News Release

Study shows how traumatic experiences can leave their mark on a person's eyes

New research by Welsh academics shows that a patient's pupils can reveal if they have suffered a traumatic experience in the past.

Peer-Reviewed Publication

Swansea University

New research by Welsh academics shows that a patient's pupils can reveal if they have suffered a traumatic experience in the past.

Post-traumatic stress disorder can occur when a person has experienced a traumatic event such as a car crash, combat stress, or abuse. They can be left with a greater sensitivity, or hyperarousal, to everyday events and an inability to switch off and relax.

The research, led by Dr Aimee McKinnon at Cardiff University and published in the journal Biological Psychology, looked for traces of these traumatic events in the eyes of patients who were suffering from PTSD by measuring the pupil of the eye while participants were shown threatening images such as vicious animals or weapons, as well as other images that showed neutral events, or even pleasant images.

The response of people with PTSD was different to other people, including people who had been traumatised but did not have PTSD.

At first the pupil failed to show the normal sharp constriction that is caused by changes in light level - but then their pupils grew even larger to the emotional stimuli than for the other participants.

Another unexpected result was that pupils of the patients with PTSD not only showed the exaggerated response to threatening stimuli, but also to stimuli that depicted "positive" images, such as exciting sports scenes.

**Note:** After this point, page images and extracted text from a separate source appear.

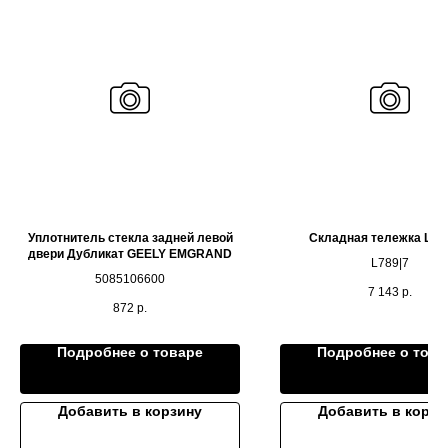
Уплотнитель стекла задней левой
Складная тележка LIX
двери Дубликат GEELY EMGRAND
L789|7
5085106600
7 143
р.
872
р.
Подробнее о товаре
Подробнее о това
Добавить в корзину
Добавить в корзи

Swansea University's Professor Nicola Gray, who co-authored the paper along with Professor Robert Snowden of Cardiff University, believes this is an important finding.

She said: "This shows that the hyper-response of the pupil is in response to any arousing stimulus, and not just threatening ones. This may allow us to use these positive pictures in therapy, rather than relying upon negative images, that can be quite upsetting to the patient, and therefore make therapy more acceptable and bearable. This idea now needs testing empirically before it is put into clinical practice."

Dr McKinnon, who is now at Oxford University, added: "These findings allow us to understand that people with PTSD are automatically primed for threat and fear responses in any uncertain emotional context, and to consider what a burden this must be to them in everyday life.

"It also suggests that it is important for us to recognise that, in therapy, it is not just the fear-based stimuli that need deliberately re-appraising.

"If someone with PTSD is faced with any high-level of emotional stimulation, even if this is positive emotion, it can immediately trigger the threat system. Clinicians need to understand this impact of positive stimuli in order to support their service-users overcome the significant challenges they face."